Gösterilen metin:
====================

Uluslararası norm ve kurumlar gözümüzün önünde teker teker çöküyor. İnterpol'ün Çinli Başkanı ortadan kayboldu.
Etrafta bir ölüm sessizliği var. Herkesi bulmak amacıyla oluşturulmuş bir kurumun başkanı kendi kayboluyorsa balık baştan kokmuş demektir.
Ve görüldüğü kadarıyla kimsenin de umrunda değil.
Daha bu habere alışamadan Cemal Kaşıkçı haberi patlak verdi.
Washington Post yazarı İstanbul'da gittiği Suud konsolosluğunda kayboldu.
Bu da diplomatik teamüller açısından normal bir olay değil. Bir ülke başka bir ülkede istihbarat operasyonları yapar. Bunlara alışkınız.
Mesela Ruslar ile Amerikalılar Almanya'da kapışabilir. Bu çerçevede çeşitli infazların haberlerini de duyuyoruz. Hatta Londra'da kimyasal suikast bile yapıldı. Ama en azından devletler suçlarını gizlemeye çalışır. Bu kadar ortaya dökmezler.
Kaşıkçı olayının iler tutar tarafı yok. Bir gazetecinin kendi konsolosluğu tarafından kaçırılması veya orada infaz edilmesi akıl alacak iş değil. Adamlar delirmiş olmalı. Göz göre göre böyle bir suç işlenmesi açıklanmaya muhtaç. Bir devlet kendi vatandaşını kendi konsolosluğunda neden infaz eder? Düşünün.
Bu devlet son iki yılını Amerikan toplumuna reklam yapmakla geçirmiş.
Ilımlı İslamı temsil etme iddiasına girişmiş. Çeşitli özgürlük alanlarını genişlettiğini söylemiş.
Reklama bunca para ve çaba harcamış.
Şimdi hepsini altüst edecek böyle bir adımı neden atıyor?
Gerçekten bu kadar olabilir mi? Evet olabilir. Veliaht prens her türlü cüretkâr eyleme imza atmaktan çekinmedi.
Kudüs, Katar ve Yemen buna örnek.

====================

Gösterilen malzeme:
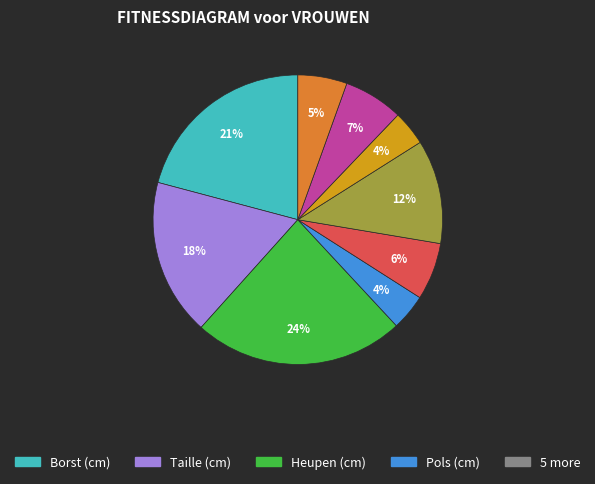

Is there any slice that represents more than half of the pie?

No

====================

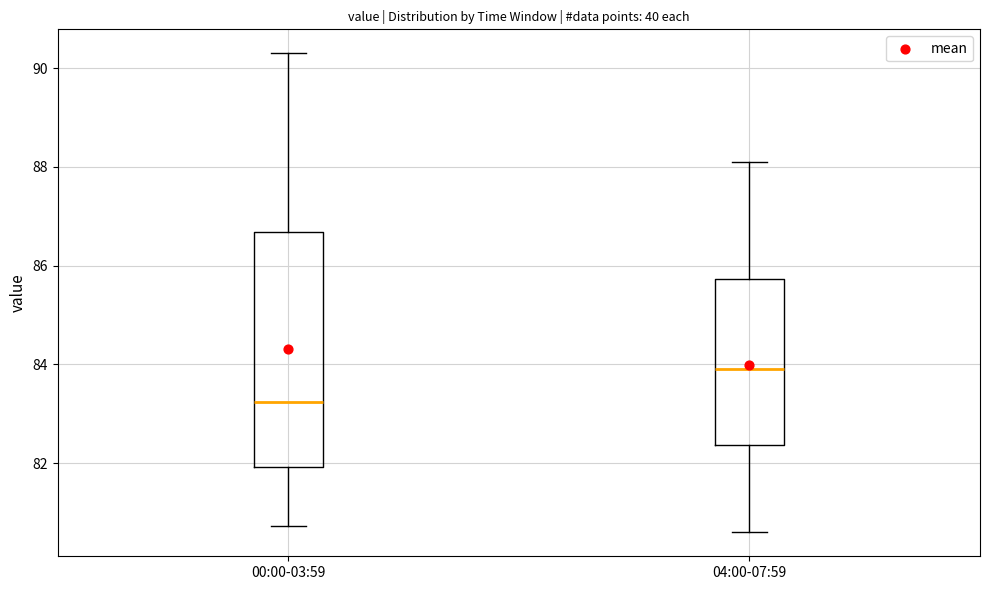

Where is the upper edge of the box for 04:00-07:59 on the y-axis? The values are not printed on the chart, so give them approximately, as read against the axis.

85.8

====================

Yapılacak iş 1:
Kaşıkçı olayı hakkındaki yazıya göre bu olay diplomatik teamüller açısından neden normal sayılmıyor? Bir ile üç cümle arasında açıklayın.
Yapılacak iş 2:
Kaşıkçı olayı hakkındaki yazıda veliaht prensin cüretkâr eylemlerine örnek olarak hangi yerler sayılıyor? Hepsini listeleyin.
Yapılacak iş 3:
Kaşıkçı olayı hakkındaki yazıyı son cümlesinden sonra sürdürün.

Görev sonucu 1:
Yazıya göre devletlerin başka ülkelerde istihbarat operasyonları yapmasına ve hatta infazlara alışkınız, ama devletler en azından suçlarını gizlemeye çalışır ve bu kadar ortaya dökmez. Kaşıkçı olayında ise bir gazeteci kendi ülkesinin konsolosluğunda kaybolmuş ve suç göz göre göre işlenmiş.

Görev sonucu 2:
- Kudüs
- Katar
- Yemen

Görev sonucu 3:
Yemen'de kazanamayacağı bir savaşa saplanmaktan korkmadı. Katar'da beceremeyeceği bir ambargo başlattı. Kudüs'te tüm İslam dünyasının nefretine rağmen Amerika ve İsrail çizgisine yanaştı. Kraliyet ailesinin diğer üyelerine neler yaptığı da ortada. Tek önemsediği şey Trump'ın dostluğu. Bu dostluğun ne kadar pahalı olduğuna bakmıyor.
Ama işin ilginç yanı şu. Bu olay tam da Trump'ın Suud'u tehdit ettiği bir dönemde geldi. Eğer bu infaz hikayesi doğruysa ve açığa çıkarsa Suud'un Trump'a bağımlılığı daha artacaktır.
Ancak Trump bunu savunur mu derseniz?
Bu kez biraz zor. Çünkü Trump Suud'a kendisini iç siyasette güçlendirdiği müddetçe katlanır. Böylesi bir olay iç siyasette Trump'a kazandıracak bir nitelikte değil. Aksine bir yük olabilir. Şimdiden medyada veliahtın kredisinin tükendiğine dair yayınlar yapılmaya başladı.
Trump bu yükü taşımak istemeyebilir veya taşıyacaksa bile bunun çok pahalı bir bedeli olması beklenir.
Fakat ihtiyatlı olmakta fayda var. Zira mesele henüz aydınlanmış değil. Ortada tahminler var. Aynı zamanda çok da fazla bilgi kirliliği var.
Zaten bu tür operasyonlarda etrafta doğru bilgiden çok bilinçli olarak yayılmış yanlış bilgiler vardır. Birileri özenle suyu bulandırmak istiyor.
Türkiye ihtiyatlı. Böyle bir suçun işlenmesi başlı başına üzücü. Türkiye'de işlenmiş olması ise daha da rahatsız edici. Ancak acele etmemek lazım. Hukuki süreç işler. Araştırması yapılır. Varsa ortada Suud'un hukuksuz bir eylemi gereği yapılır. Ancak önce bir görelim. Trump çok sevdiği Kral ve veliahtı hakkında ne diyecek? Bekleyelim.
Olay açığa çıksın.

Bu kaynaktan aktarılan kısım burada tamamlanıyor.